Dataset records
— Begin —
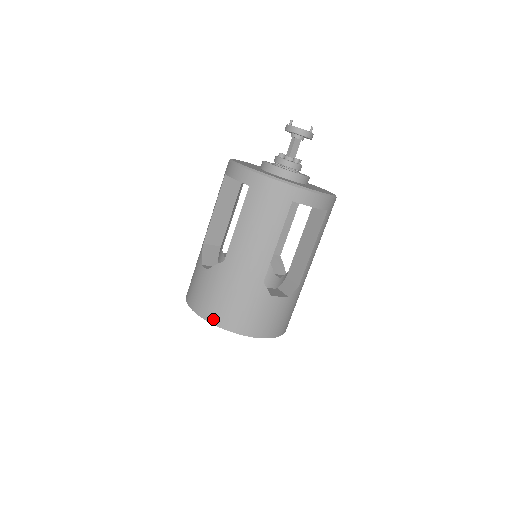
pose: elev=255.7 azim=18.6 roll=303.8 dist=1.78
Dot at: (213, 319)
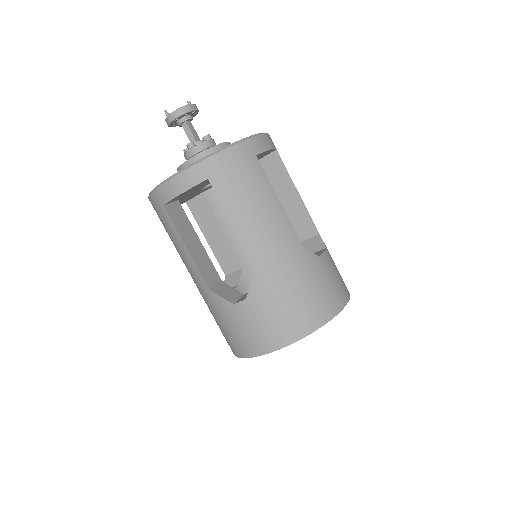
Dot at: (301, 332)
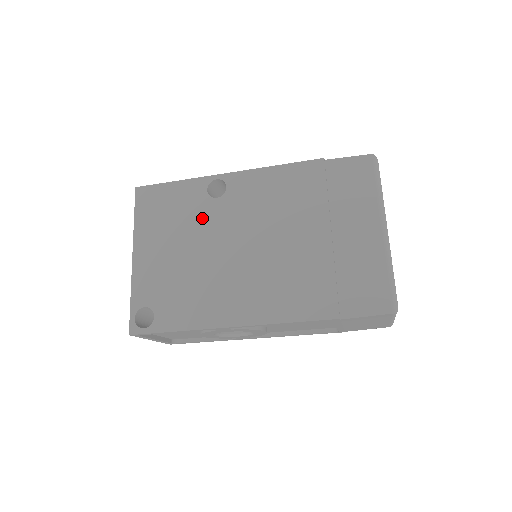
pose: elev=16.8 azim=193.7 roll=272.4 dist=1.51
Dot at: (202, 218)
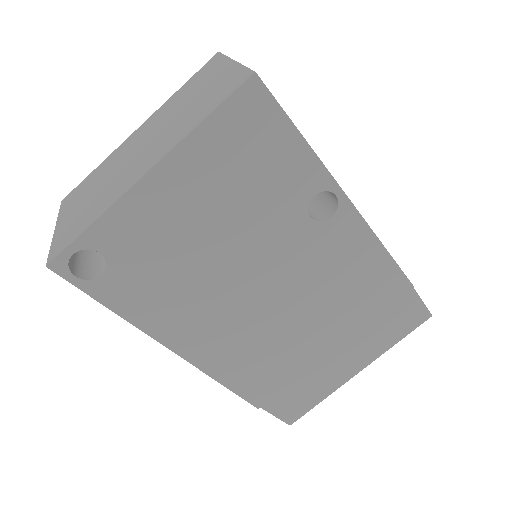
Dot at: (273, 222)
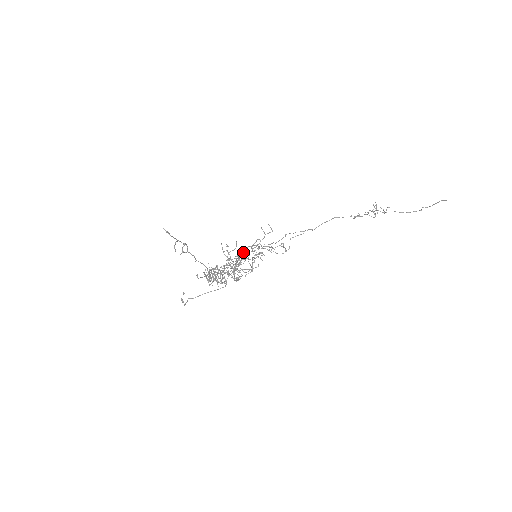
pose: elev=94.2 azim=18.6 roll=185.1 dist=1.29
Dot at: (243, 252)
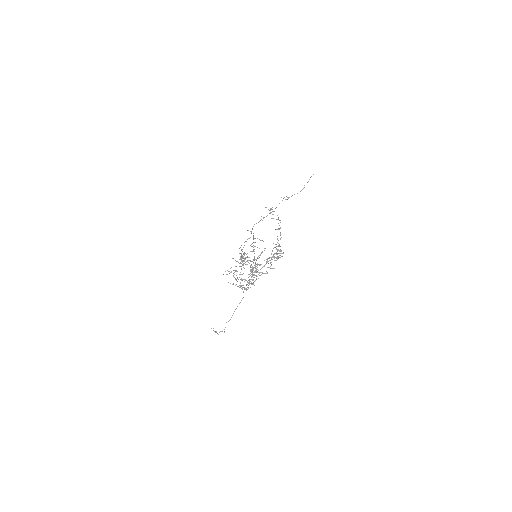
Dot at: (280, 233)
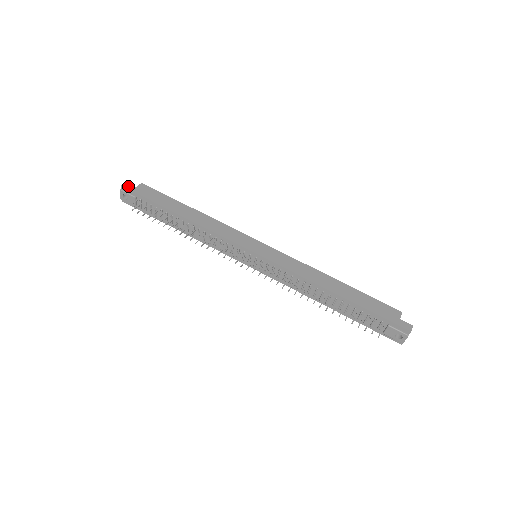
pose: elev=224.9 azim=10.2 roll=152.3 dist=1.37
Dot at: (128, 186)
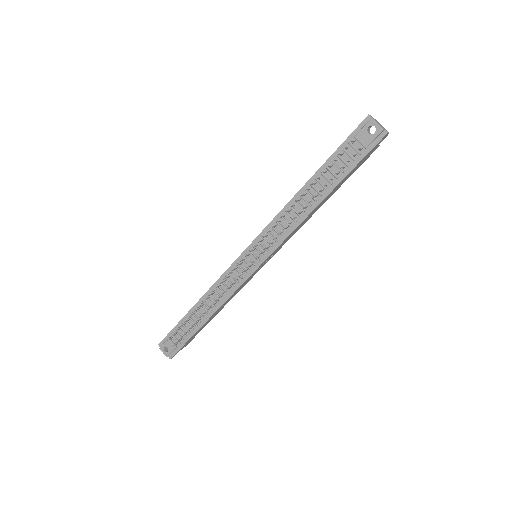
Dot at: (163, 340)
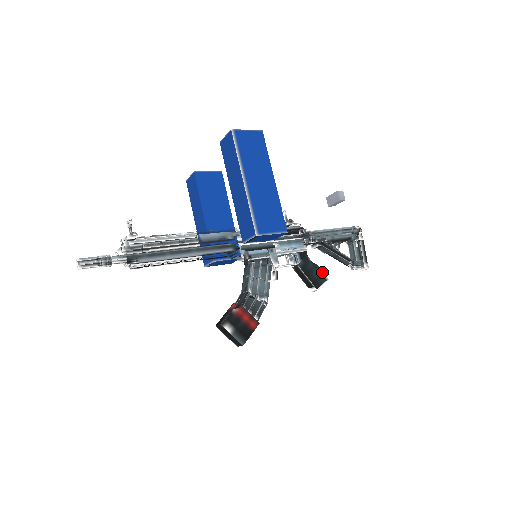
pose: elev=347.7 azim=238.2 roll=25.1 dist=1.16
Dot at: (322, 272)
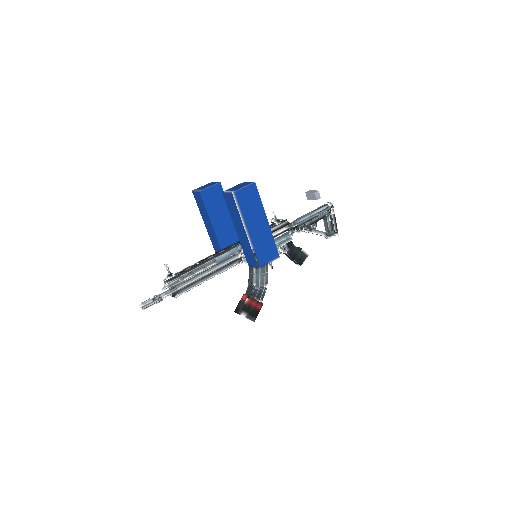
Dot at: (304, 252)
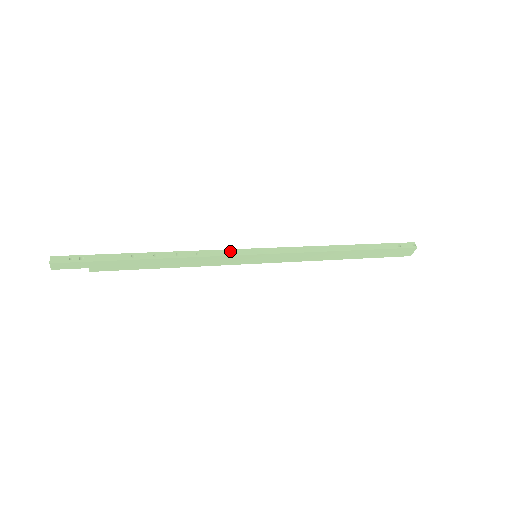
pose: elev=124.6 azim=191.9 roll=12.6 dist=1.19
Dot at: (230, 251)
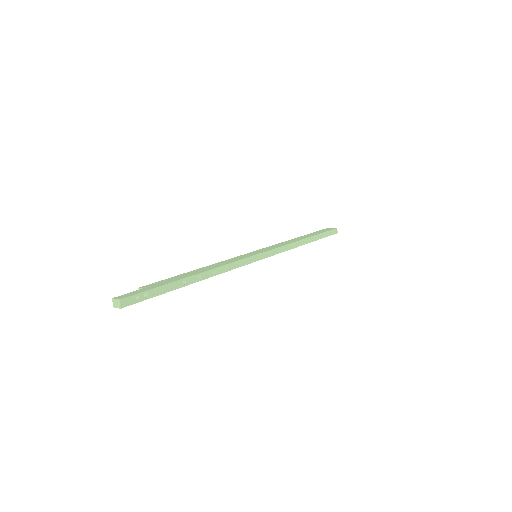
Dot at: (246, 260)
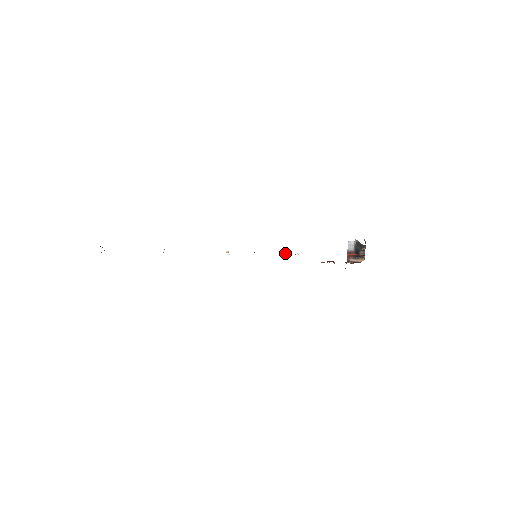
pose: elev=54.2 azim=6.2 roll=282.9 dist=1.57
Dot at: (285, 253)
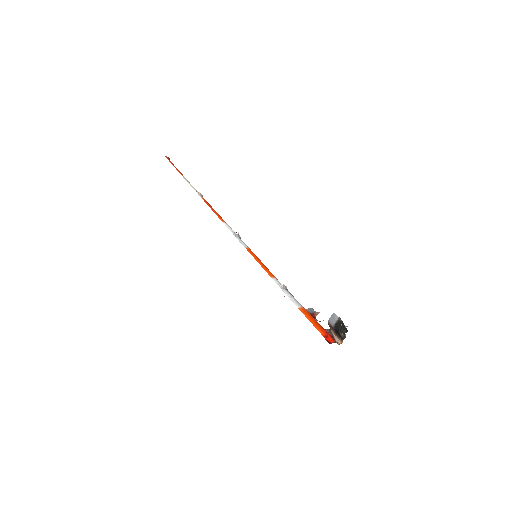
Dot at: (271, 276)
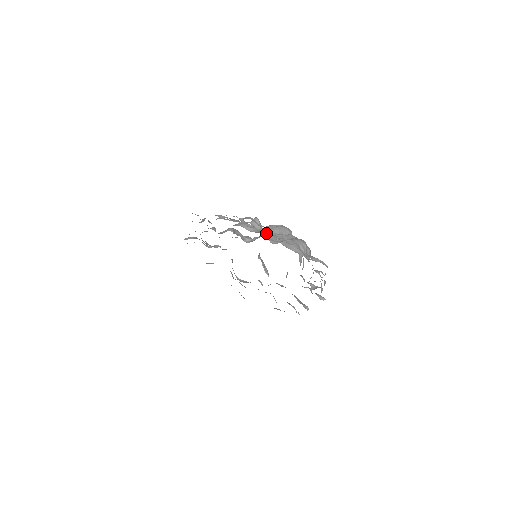
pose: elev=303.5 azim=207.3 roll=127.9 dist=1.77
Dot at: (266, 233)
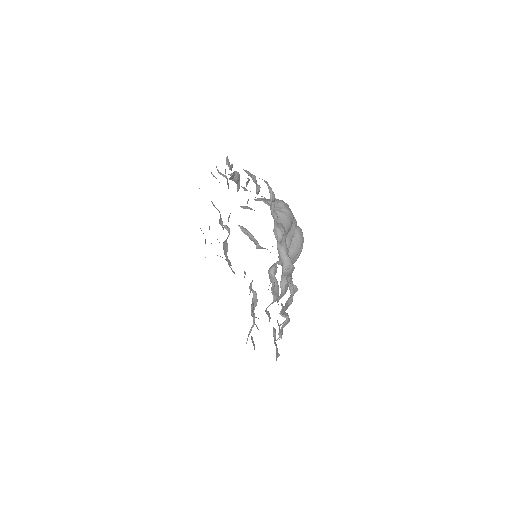
Dot at: occluded
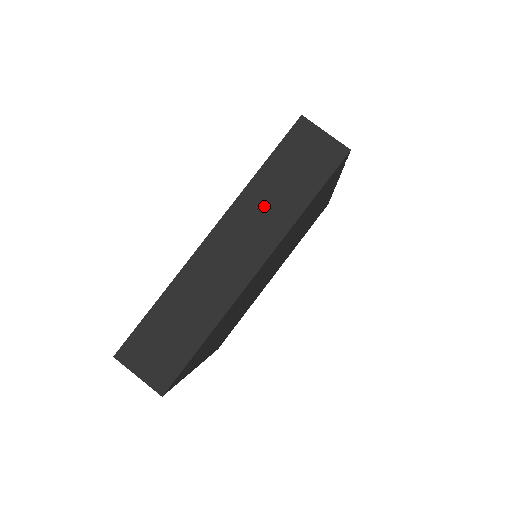
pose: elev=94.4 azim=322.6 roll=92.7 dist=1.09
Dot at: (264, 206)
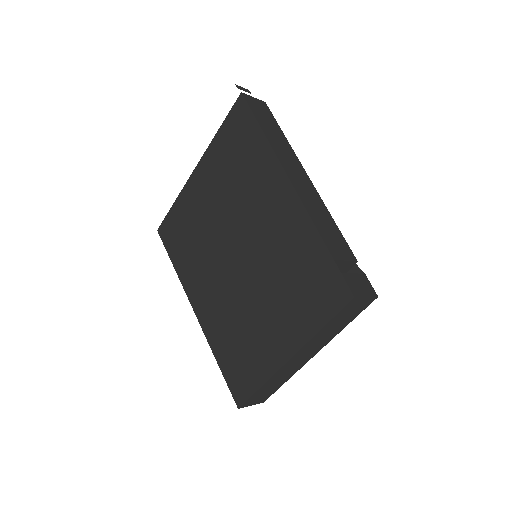
Dot at: (322, 338)
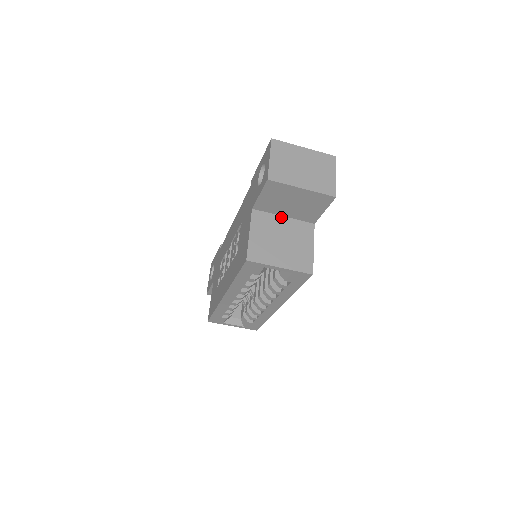
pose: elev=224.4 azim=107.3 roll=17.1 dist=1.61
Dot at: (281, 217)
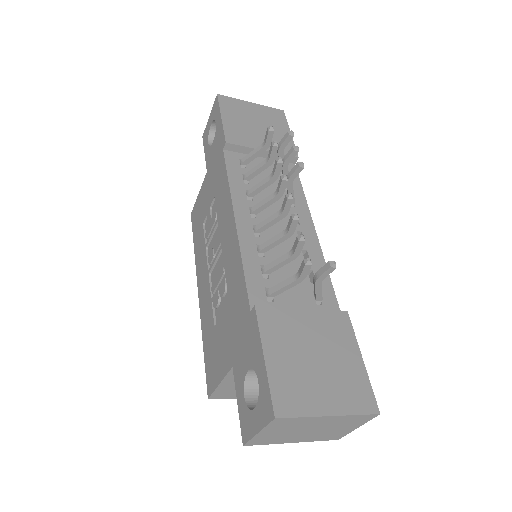
Dot at: occluded
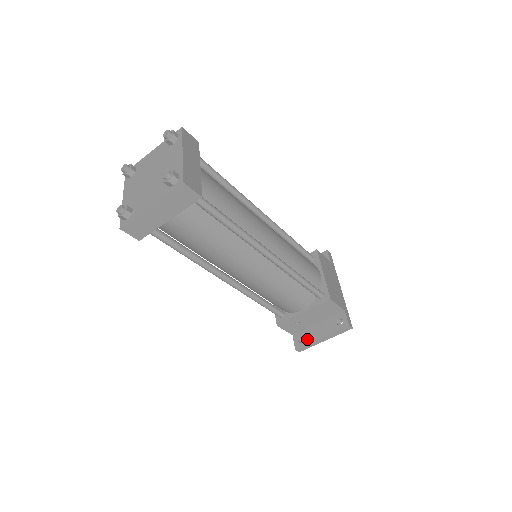
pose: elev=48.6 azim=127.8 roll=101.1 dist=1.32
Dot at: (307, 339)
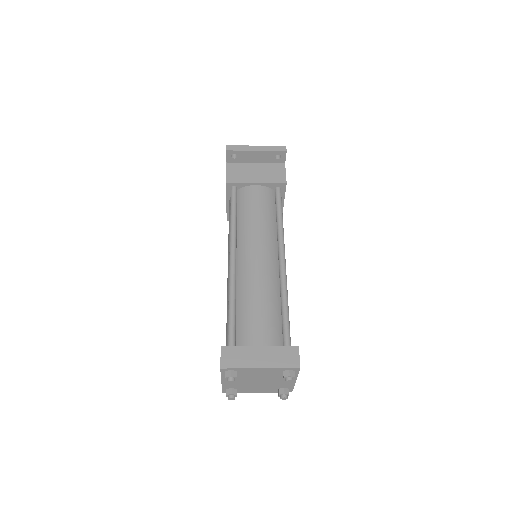
Dot at: occluded
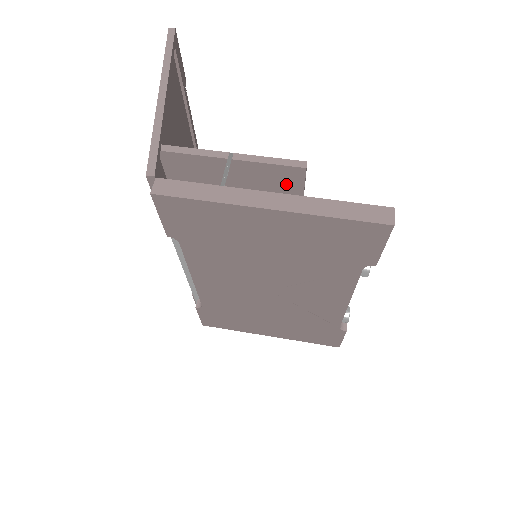
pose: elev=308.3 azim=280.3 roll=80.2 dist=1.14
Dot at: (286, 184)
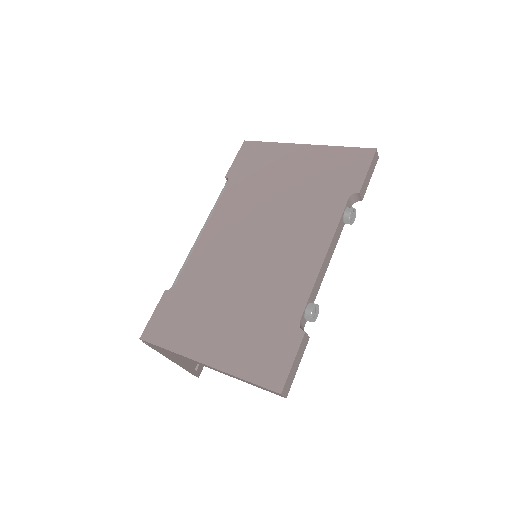
Dot at: occluded
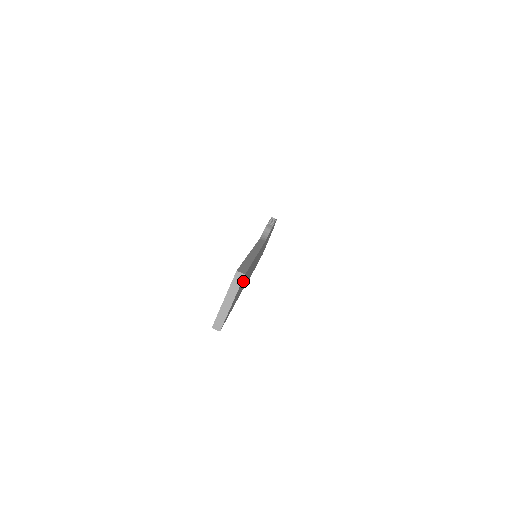
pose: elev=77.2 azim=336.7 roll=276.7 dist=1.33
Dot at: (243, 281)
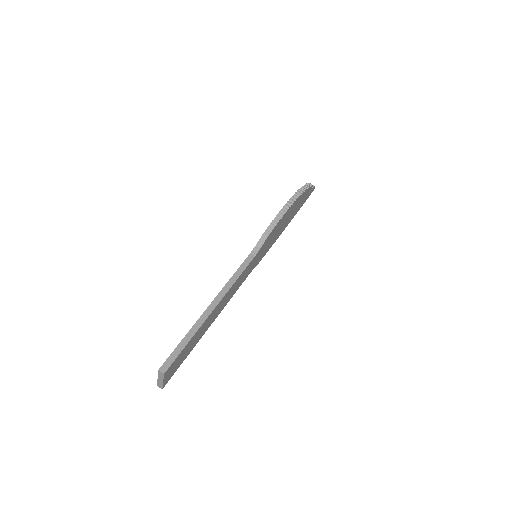
Dot at: (182, 353)
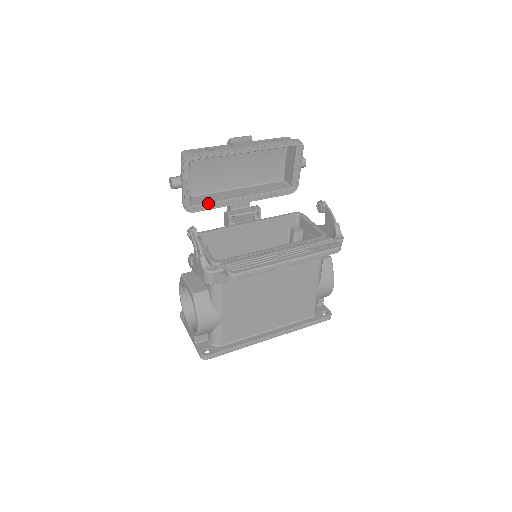
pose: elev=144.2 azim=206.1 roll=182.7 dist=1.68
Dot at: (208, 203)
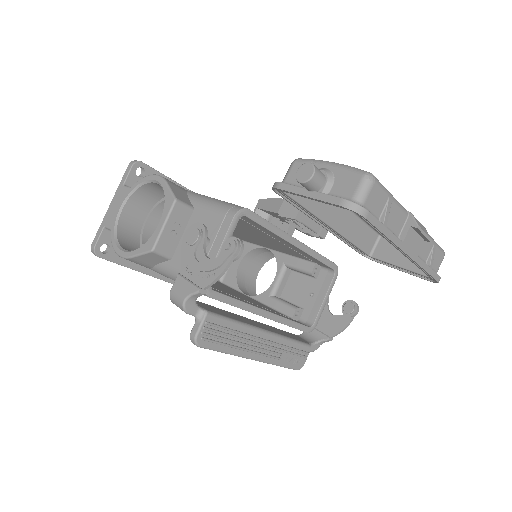
Dot at: (300, 204)
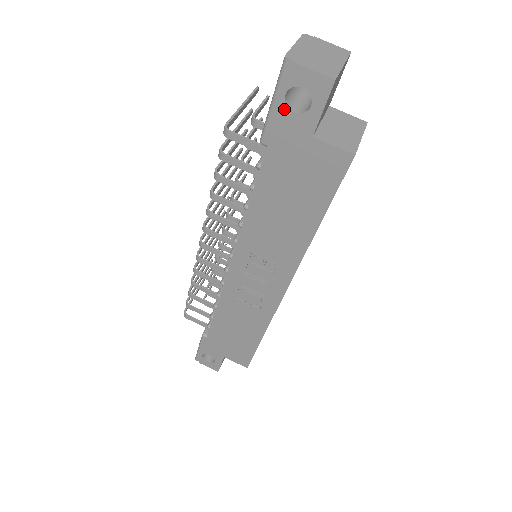
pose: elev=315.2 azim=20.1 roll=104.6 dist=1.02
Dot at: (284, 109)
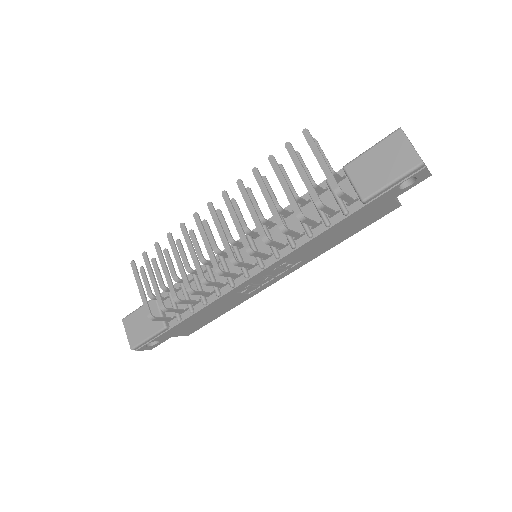
Dot at: (397, 187)
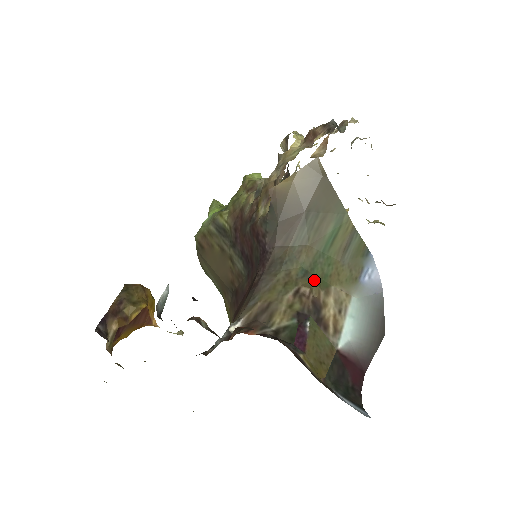
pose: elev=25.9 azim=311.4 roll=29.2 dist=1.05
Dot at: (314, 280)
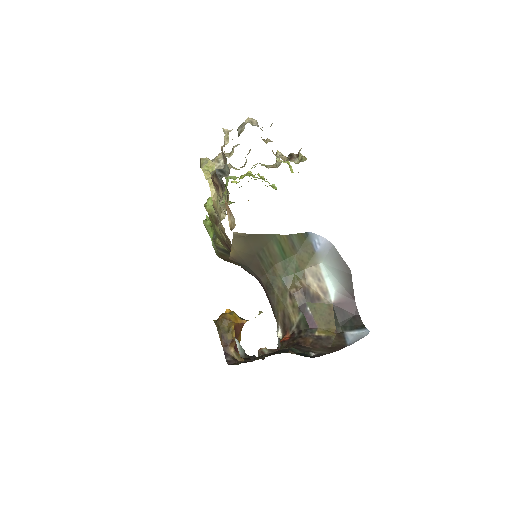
— End —
# The request
Reproduce every item above verbatim, leaving the pictures out of your response.

# Full answer
pose: elev=255.7 azim=18.6 roll=303.8 dist=1.78
Dot at: (213, 319)
Dot at: (301, 332)
pose: elev=16.8 azim=193.7 roll=272.4 dist=1.51
Dot at: (202, 218)
Dot at: (273, 222)
pose: elev=94.2 azim=18.6 roll=185.1 dist=1.29
Dot at: (243, 252)
Dot at: (280, 233)
pose: elev=224.9 azim=10.2 roll=152.3 dist=1.37
Dot at: (128, 186)
Dot at: (163, 340)
pose: elev=347.7 azim=238.2 roll=25.1 dist=1.16
Dot at: (322, 272)
Dot at: (304, 252)
pose: elev=124.6 azim=191.9 roll=12.6 dist=1.19
Dot at: (230, 251)
Dot at: (246, 260)
pose: elev=54.2 azim=6.2 roll=282.9 dist=1.57
Dot at: (285, 253)
Dot at: (271, 276)
pose: elev=303.5 azim=207.3 roll=127.9 dist=1.77
Dot at: (266, 233)
Dot at: occluded
pose: elev=94.4 azim=322.6 roll=92.7 dist=1.09
Dot at: (264, 206)
Dot at: (322, 338)
pose: elev=224.4 azim=107.3 roll=17.1 dist=1.61
Dot at: (281, 217)
Dot at: occluded
pose: elev=48.6 azim=127.8 roll=101.1 dist=1.32
Dot at: (307, 339)
Dot at: occluded
pose: elev=308.3 azim=280.3 roll=80.2 dist=1.14
Dot at: (286, 184)
Dot at: occluded
pose: elev=77.2 azim=336.7 roll=276.7 dist=1.33
Dot at: (243, 281)
Dot at: (182, 353)
pose: elev=144.2 azim=206.1 roll=182.7 dist=1.68
Dot at: (208, 203)
Dot at: (300, 204)
pose: elev=315.2 azim=20.1 roll=104.6 dist=1.02
Dot at: (284, 109)
Dot at: (397, 187)
pose: elev=25.9 azim=311.4 roll=29.2 dist=1.05
Dot at: (314, 280)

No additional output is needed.